INPUT:
------------------------------------------------------------------------
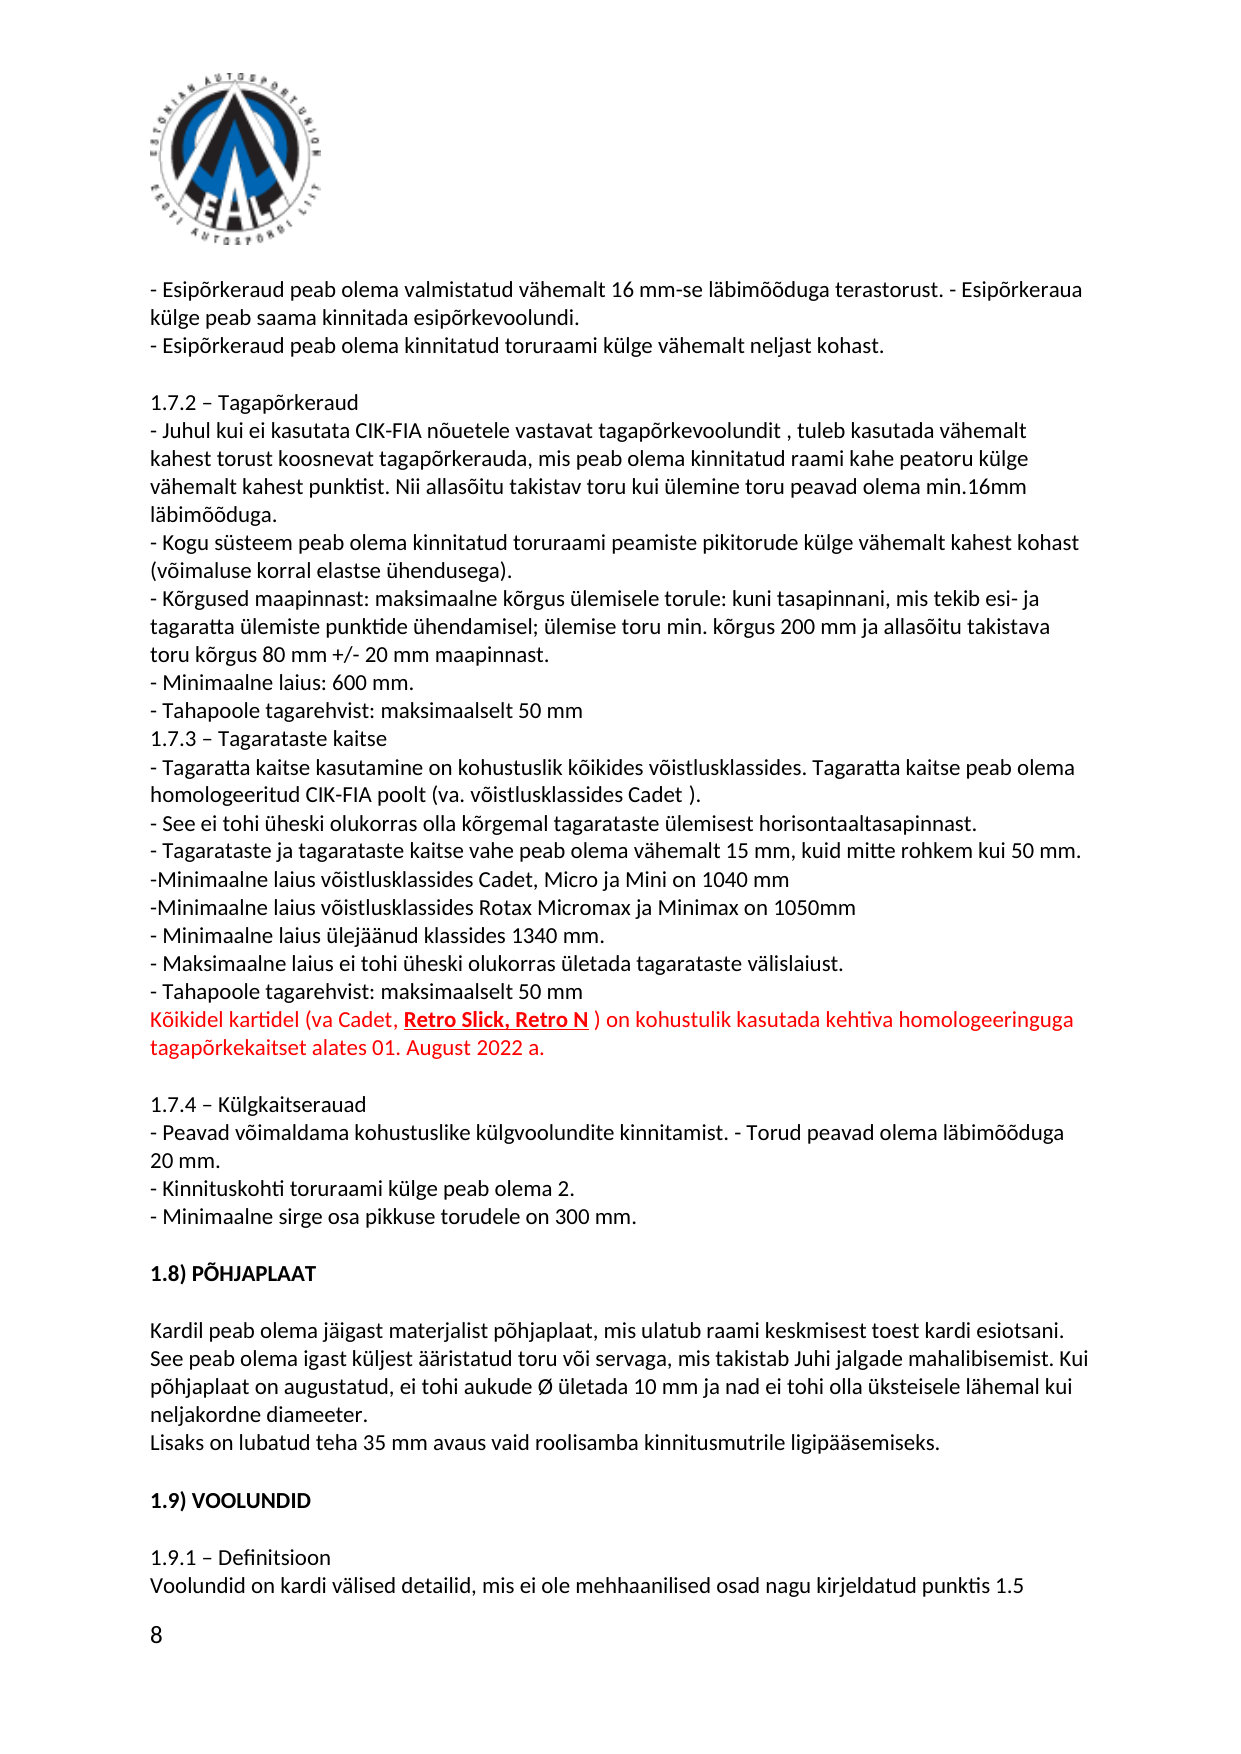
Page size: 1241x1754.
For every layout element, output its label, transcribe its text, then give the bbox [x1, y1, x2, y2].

text 1.9) VOOLUNDID [150, 1486, 1090, 1514]
picture [150, 73, 321, 245]
text 1.7.4 – Külgkaitserauad - Peavad võimaldama kohustuslike külgvoolundite kinnitamist. - Torud peavad olema läbimõõduga 20 mm. - Kinnituskohti toruraami külge peab olema 2. - Minimaalne sirge osa pikkuse torudele on 300 mm. [150, 1090, 1090, 1230]
text Kardil peab olema jäigast materjalist põhjaplaat, mis ulatub raami keskmisest toest kardi esiotsani. See peab olema igast küljest ääristatud toru või servaga, mis takistab Juhi jalgade mahalibisemist. Kui põhjaplaat on augustatud, ei tohi aukude Ø ületada 10 mm ja nad ei tohi olla üksteisele lähemal kui neljakordne diameeter. Lisaks on lubatud teha 35 mm avaus vaid roolisamba kinnitusmutrile ligipääsemiseks. [150, 1316, 1090, 1457]
text 1.9.1 – Definitsioon Voolundid on kardi välised detailid, mis ei ole mehhaanilised osad nagu kirjeldatud punktis 1.5 kütusepaak ja numbrialusplaat. Voolundid peavad olema siledapinnalised, ilma teravate nurkadeta. Kõik ümardusraadiused peavad olema vähemalt 5 mm. [150, 1543, 1090, 1599]
text 1.8) PÕHJAPLAAT [150, 1259, 1090, 1287]
text 1.7.2 – Tagapõrkeraud - Juhul kui ei kasutata CIK-FIA nõuetele vastavat tagapõrkevoolundit , tuleb kasutada vähemalt kahest torust koosnevat tagapõrkerauda, mis peab olema kinnitatud raami kahe peatoru külge vähemalt kahest punktist. Nii allasõitu takistav toru kui ülemine toru peavad olema min.16mm läbimõõduga. - Kogu süsteem peab olema kinnitatud toruraami peamiste pikitorude külge vähemalt kahest kohast (võimaluse korral elastse ühendusega). - Kõrgused maapinnast: maksimaalne kõrgus ülemisele torule: kuni tasapinnani, mis tekib esi- ja tagaratta ülemiste punktide ühendamisel; ülemise toru min. kõrgus 200 mm ja allasõitu takistava toru kõrgus 80 mm +/- 20 mm maapinnast. - Minimaalne laius: 600 mm. - Tahapoole tagarehvist: maksimaalselt 50 mm 1.7.3 – Tagarataste kaitse - Tagaratta kaitse kasutamine on kohustuslik kõikides võistlusklassides. Tagaratta kaitse peab olema homologeeritud CIK-FIA poolt (va. võistlusklassides Cadet ). - See ei tohi üheski olukorras olla kõrgemal tagarataste ülemisest horisontaaltasapinnast. - Tagarataste ja tagarataste kaitse vahe peab olema vähemalt 15 mm, kuid mitte rohkem kui 50 mm. -Minimaalne laius võistlusklassides Cadet, Micro ja Mini on 1040 mm -Minimaalne laius võistlusklassides Rotax Micromax ja Minimax on 1050mm - Minimaalne laius ülejäänud klassides 1340 mm. - Maksimaalne laius ei tohi üheski olukorras ületada tagarataste välislaiust. - Tahapoole tagarehvist: maksimaalselt 50 mm Kõikidel kartidel (va Cadet, Retro Slick, Retro N ) on kohustulik kasutada kehtiva homologeeringuga tagapõrkekaitset alates 01. August 2022 a. [150, 388, 1090, 1061]
text - Esipõrkeraud peab olema valmistatud vähemalt 16 mm-se läbimõõduga terastorust. - Esipõrkeraua külge peab saama kinnitada esipõrkevoolundi. - Esipõrkeraud peab olema kinnitatud toruraami külge vähemalt neljast kohast. [150, 275, 1090, 359]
------------------------------------------------------------------------
Copy the records exactly as they appear, leaving every picture out.

Page size: 1241x1754.
For every layout element, output its label, transcribe its text, then give the bbox [x1, y1, x2, y2].

text 1.9) VOOLUNDID [150, 1486, 1090, 1514]
picture [150, 73, 321, 245]
text 1.7.4 – Külgkaitserauad - Peavad võimaldama kohustuslike külgvoolundite kinnitamist. - Torud peavad olema läbimõõduga 20 mm. - Kinnituskohti toruraami külge peab olema 2. - Minimaalne sirge osa pikkuse torudele on 300 mm. [150, 1090, 1090, 1230]
text Kardil peab olema jäigast materjalist põhjaplaat, mis ulatub raami keskmisest toest kardi esiotsani. See peab olema igast küljest ääristatud toru või servaga, mis takistab Juhi jalgade mahalibisemist. Kui põhjaplaat on augustatud, ei tohi aukude Ø ületada 10 mm ja nad ei tohi olla üksteisele lähemal kui neljakordne diameeter. Lisaks on lubatud teha 35 mm avaus vaid roolisamba kinnitusmutrile ligipääsemiseks. [150, 1316, 1090, 1457]
text 1.9.1 – Definitsioon Voolundid on kardi välised detailid, mis ei ole mehhaanilised osad nagu kirjeldatud punktis 1.5 kütusepaak ja numbrialusplaat. Voolundid peavad olema siledapinnalised, ilma teravate nurkadeta. Kõik ümardusraadiused peavad olema vähemalt 5 mm. [150, 1543, 1090, 1599]
text 1.8) PÕHJAPLAAT [150, 1259, 1090, 1287]
text 1.7.2 – Tagapõrkeraud - Juhul kui ei kasutata CIK-FIA nõuetele vastavat tagapõrkevoolundit , tuleb kasutada vähemalt kahest torust koosnevat tagapõrkerauda, mis peab olema kinnitatud raami kahe peatoru külge vähemalt kahest punktist. Nii allasõitu takistav toru kui ülemine toru peavad olema min.16mm läbimõõduga. - Kogu süsteem peab olema kinnitatud toruraami peamiste pikitorude külge vähemalt kahest kohast (võimaluse korral elastse ühendusega). - Kõrgused maapinnast: maksimaalne kõrgus ülemisele torule: kuni tasapinnani, mis tekib esi- ja tagaratta ülemiste punktide ühendamisel; ülemise toru min. kõrgus 200 mm ja allasõitu takistava toru kõrgus 80 mm +/- 20 mm maapinnast. - Minimaalne laius: 600 mm. - Tahapoole tagarehvist: maksimaalselt 50 mm 1.7.3 – Tagarataste kaitse - Tagaratta kaitse kasutamine on kohustuslik kõikides võistlusklassides. Tagaratta kaitse peab olema homologeeritud CIK-FIA poolt (va. võistlusklassides Cadet ). - See ei tohi üheski olukorras olla kõrgemal tagarataste ülemisest horisontaaltasapinnast. - Tagarataste ja tagarataste kaitse vahe peab olema vähemalt 15 mm, kuid mitte rohkem kui 50 mm. -Minimaalne laius võistlusklassides Cadet, Micro ja Mini on 1040 mm -Minimaalne laius võistlusklassides Rotax Micromax ja Minimax on 1050mm - Minimaalne laius ülejäänud klassides 1340 mm. - Maksimaalne laius ei tohi üheski olukorras ületada tagarataste välislaiust. - Tahapoole tagarehvist: maksimaalselt 50 mm Kõikidel kartidel (va Cadet, Retro Slick, Retro N ) on kohustulik kasutada kehtiva homologeeringuga tagapõrkekaitset alates 01. August 2022 a. [150, 388, 1090, 1061]
text - Esipõrkeraud peab olema valmistatud vähemalt 16 mm-se läbimõõduga terastorust. - Esipõrkeraua külge peab saama kinnitada esipõrkevoolundi. - Esipõrkeraud peab olema kinnitatud toruraami külge vähemalt neljast kohast. [150, 275, 1090, 359]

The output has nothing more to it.